A visit to the modern six-storey building on Sunday found it completely abandoned and covered in scorch marks as a group of police idly looked on. A conference room could be seen from the street, its light fixtures dangling and air-conditioning units hanging by their cords.

The men who once held court in its offices as dignitaries, businessmen and even rival politicians who paid visits are either in detention or hiding. Mohammed Morsi, the long-time Brotherhood deputy leader who became Egypt's first freely elected president, is being held by the military after being removed from power on July 3.

"We are, unfortunately, used to this kind of repression," said Khaled Hanafi, secretary of the Freedom and Justice Party, the Brotherhood's political wing. "The army and police are kidnapping our people, harassing families and killing supporters."

After 51 people were killed and more than 400 injured on Monday morning in a clash between pro-Morsi supporters and security forces, the emotions of Brotherhood leaders have become even more existential. They called the bloodletting a "massacre" perpetrated by the army and police, while senior generals and police said they opened fire only after masked militants attacked a government building.

The only thing clear when the dust settled and the victims were laid to rest was that it was the deadliest incident of violence since the uprising against Mubarak two and a half years ago when black-clad riot police fought street battles against throngs of demonstrators.

Amr Darrag, another Freedom and Justice Party official, warned on Monday that Egypt could become a new Syria if the army did not reverse its actions against Mr Morsi. Present in his voice was palpable exasperation, but also the sense that the Brotherhood had no plans to disappear after power was taken from it so dramatically.

"The only option is to keep protesting peacefully," he said. "We can't stand by while this is happening."

There is, however, little in the way of thoughtfulness from Brotherhood members about how the organisation managed to fall so low in the course of a few months.

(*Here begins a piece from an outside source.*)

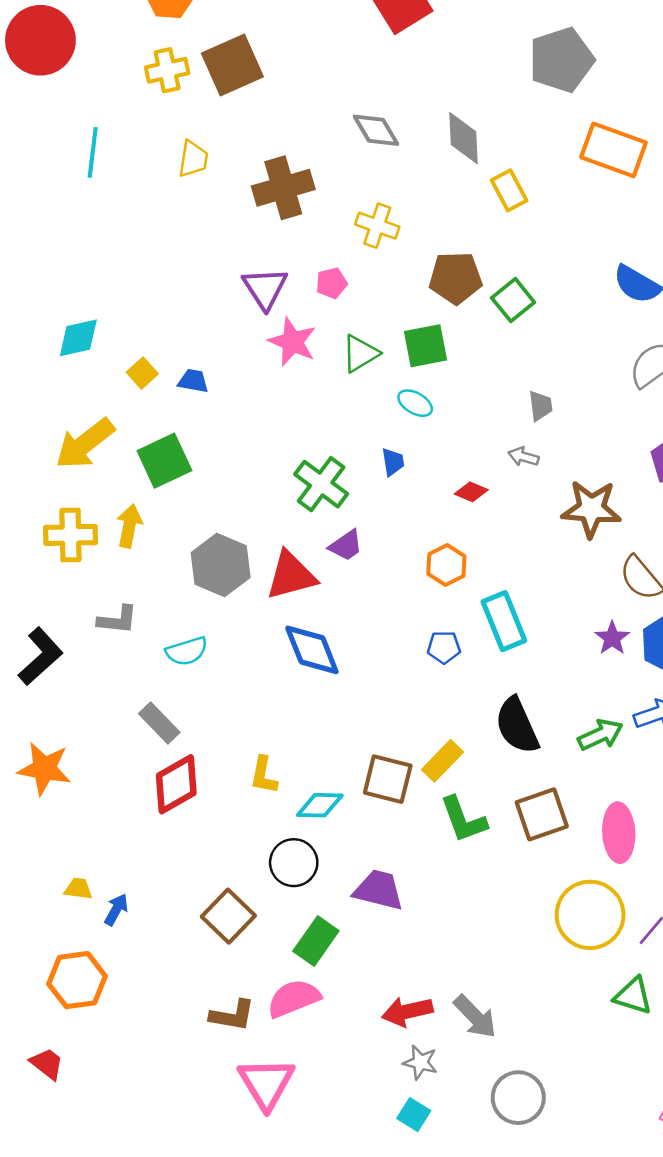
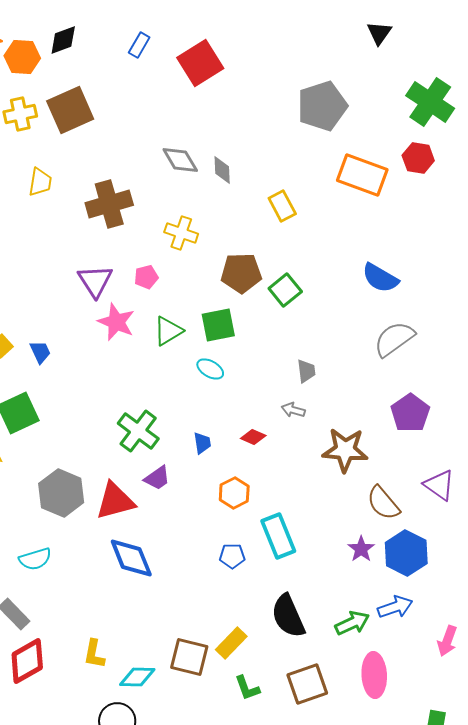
gray diamond: (463, 138) -> (222, 170), moved, size x0.7
blue trapezoid: (193, 381) -> (40, 352), turned 55
blue trapezoid: (393, 462) -> (202, 443), moved
green L-shape: (463, 820) -> (247, 688), size x0.7
pink ellipse: (619, 833) -> (374, 675), moved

The removal of Mr Morsi from power was unexpected, but it was not sudden.

"They feel like they went along with the democratic process and when they won, other groups denied their victory," said Saad Eddin Ibrahim, the head of the Ibn Khaldun Centre for Development Studies who was imprisoned alongside Mr Morsi during Mubarak's regime for criticising the government.

"Of course, at the same time, they do not engage in any self-criticism or reflect on their performance in power."

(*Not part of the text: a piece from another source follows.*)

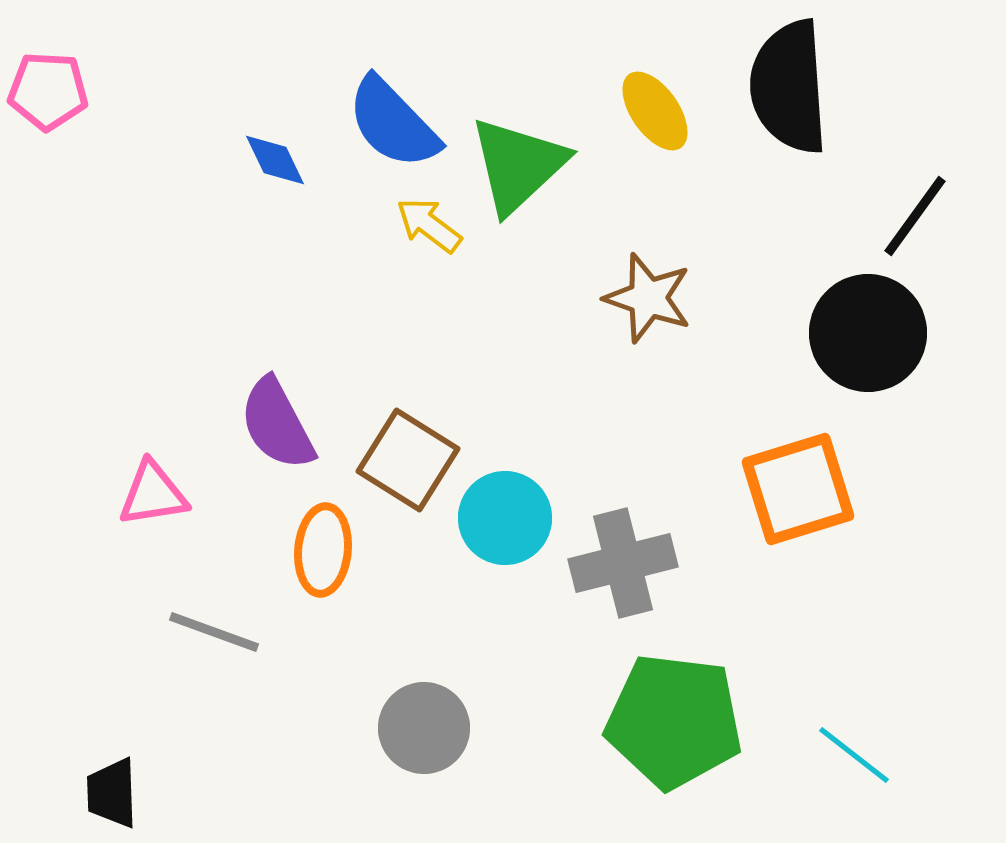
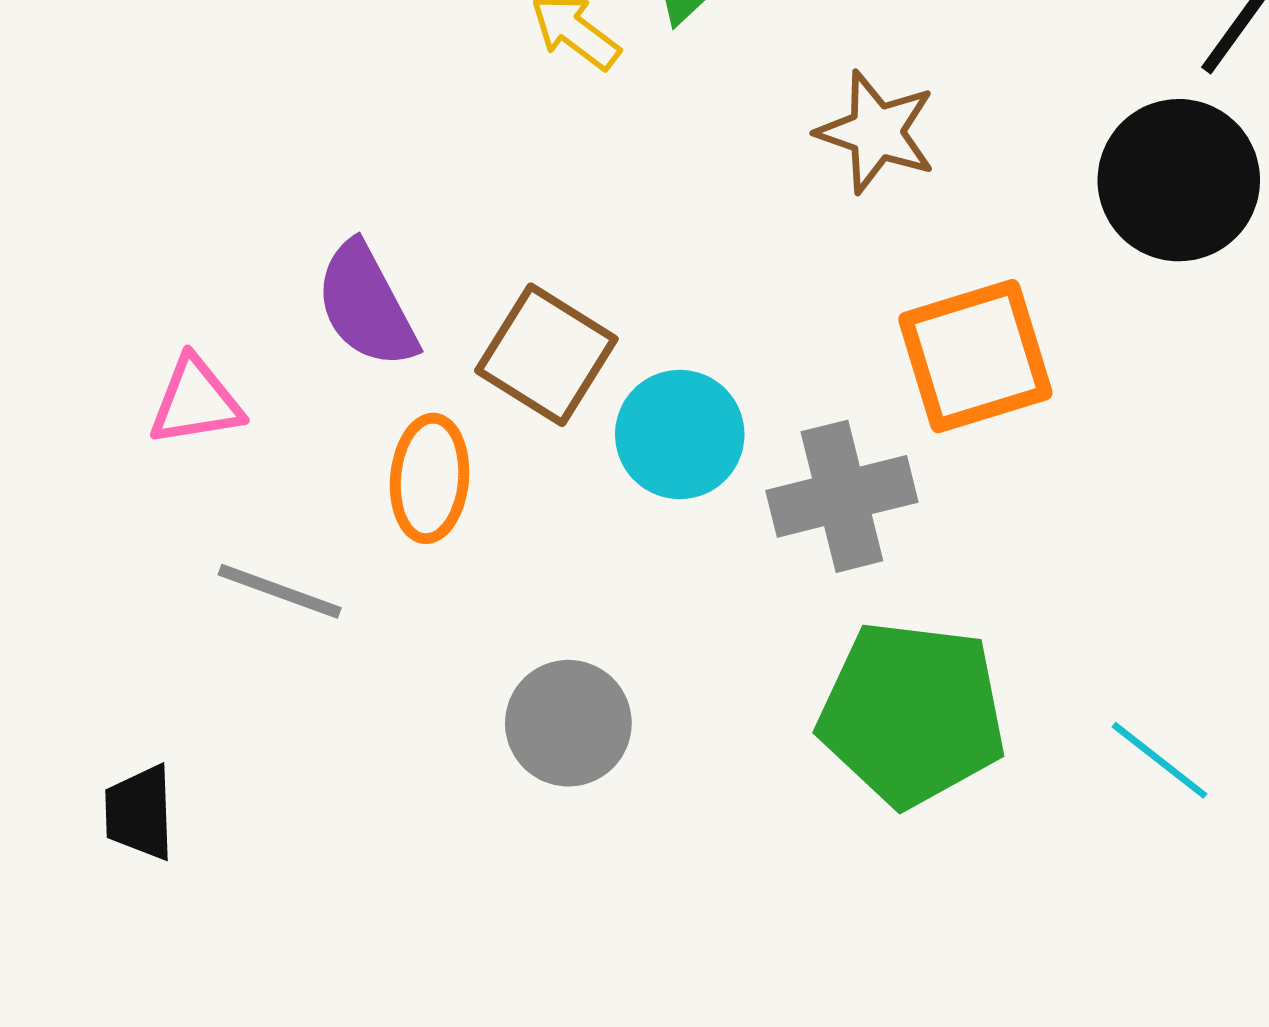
orange square: (798, 489) -> (975, 356), moved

From the perspective of the army, the Brotherhood's political blindness was confirmed by Mr Morsi's final defiant speech. Waving his hands angrily and using the word "legitimacy" more than 70 times on July 2, he called on Egyptians to resist a conspiracy by remnants of the Mubarak regime and anti-democratic forces.

Twenty-four hours later, television screens across the nation were displaying an extraordinary press conference. Gen Abdel Fatah El Sisi, the defence minister, speaking in grave tones, announced that Mr Morsi had been deposed and the constitution suspended.

The fact that Ahmed El Tayyeb, the grand sheikh of Al Azhar, Egypt's highest religious authority, and a representative of the ultraconservative Al Nour party were by Gen El Sisi's side showed that the Brotherhood had gone so far as to alienate just about everyone in the political scene.

The popular anger against Mr Morsi was rooted in a series of poorly thought-out decisions, but most resonant across Egypt's spectrum of ideologies and beliefs was the simple complaint that he had not made any progress in improving daily life in Egypt.

Protesters in 2011 cried "Bread, Justice, Freedom" in their chants. Yet, instead of addressing these core issues, Mr Morsi instead responded by consolidating power, interfering with the judiciary and rushing through a vote on a constitution designed by Islamists to curtail freedoms demanded by the masses.

The deadlock caused by these actions hamstrung the economy, leading to further joblessness, higher food prices and chronic fuel shortages.

The Mubarak regime managed to survive for nearly three decades, thanks to a strong security apparatus, but also to an unwillingness to undertake dramatic reforms. Mr Morsi's presidency fell apart in a single year because it was ambitious in all the wrong ways.